The letters, all signed by him, begin in the 1740s, when he 13, just before he set off for war and they end two weeks before his death in battle on the Plains of Abraham in 1759. The French commander, Louis-Joseph de Montcalm, also lost his life in the battle.

"The Marquis de Montcalm is at the head of a great number of bad soldiers and I'm the head of a small number of good ones that wish for nothing so much as to fight him," Wolfe wrote in one of his last letters, with Quebec City in sight.

In August this year, British Culture Minister Ed Vaizey deferred granting an export licence for the archive following a recommendation by the Reviewing Committee on the Export of Works of Art and Objects of Cultural Interest (RCEWA), administered by Arts Council England. It was hoped that a British institution would be able to raise the necessary funds to buy them.
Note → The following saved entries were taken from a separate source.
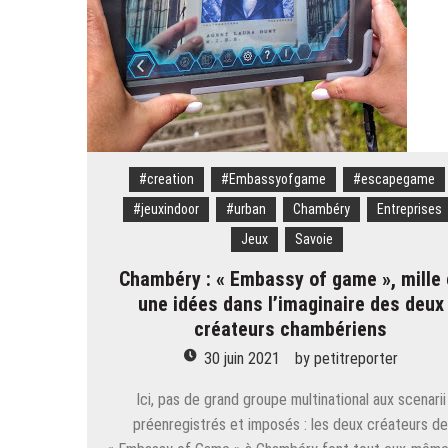
#creation
#Embassyofgame
#escapegame
#jeuxindoor
#urban
Chambéry
Entreprises
Jeux
Savoie
Chambéry : « Embassy of game », mille 
une idées dans l’imaginaire des deux
créateurs chambériens
30 juin 2021
by
petitreporter
Ici, pas de grand groupe multinational aux scenarii
préenregistrés et imposés : les deux créateurs d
In September this year, The Times newspaper published a letter signed by prominent British historians, "Save Wolfe's Letters," to raise awareness of the risk of their export. Considered one of the most comprehensive series of letters from any significant military figure in the 18th century, they document an important time in British colonial history and army life as well as a decisive moment in the Seven Years' War, which led to the development of the British Empire.

The story of Wolfe's death during the Battle of Quebec is part of Canadian mythology. His reading of Thomas Gray's An Elegy Written in a Country Churchyard the night before the battle, and his declaration that he "would rather have written that piece than take Quebec tomorrow" are the stuff of legend.

But the letters reveal much more than his battlefield courage. "Everyone in those days was taught to write well, but Wolfe is quite gifted as a writer," says Anne Dondertman, associate librarian for special collections and director of the Fisher library. "This is casual correspondence but his passion comes through. We all know he was a poetry reader. And he was quite critical of life. He had a melancholic take on life. He was a bit gloomy. So the material supports the myth," she said in a telephone interview.

Wolfe's letters home to his family are the main documentary source for his life. They have been in private hands since the death of his mother in 1764. "It's not that they weren't well looked after," Ford said. "They were bound properly but they were in a private home not an institution. Recognizing that they had historic significance, the family wanted to share them. The archive was known. Some had been used for biography in the mid-19th century and the early 20th century. [But] the time had come to hand them over."

The existing transcriptions of the letters were "not up to modern standards and had not been made available to the public," Ford said. There were omissions, grammar and editing issues. The Fisher library plans to digitize the archive so the public can access them online.

"What this archive warrants is a Canadian historian to take this in its entirety and place Wolfe in the context of our own history. He played an important role in Louisbourg [Nova Scotia] as well as in Quebec, battles which had a huge impact on how we ended up and who we are as a nation," Dondertman says. "He is more known here than in Britain, and we are so delighted to have the letters in this library and in the country."

Editor's Note: A previous version of this story referred to the Times' "Save Wolfe's Letters" as an editorial.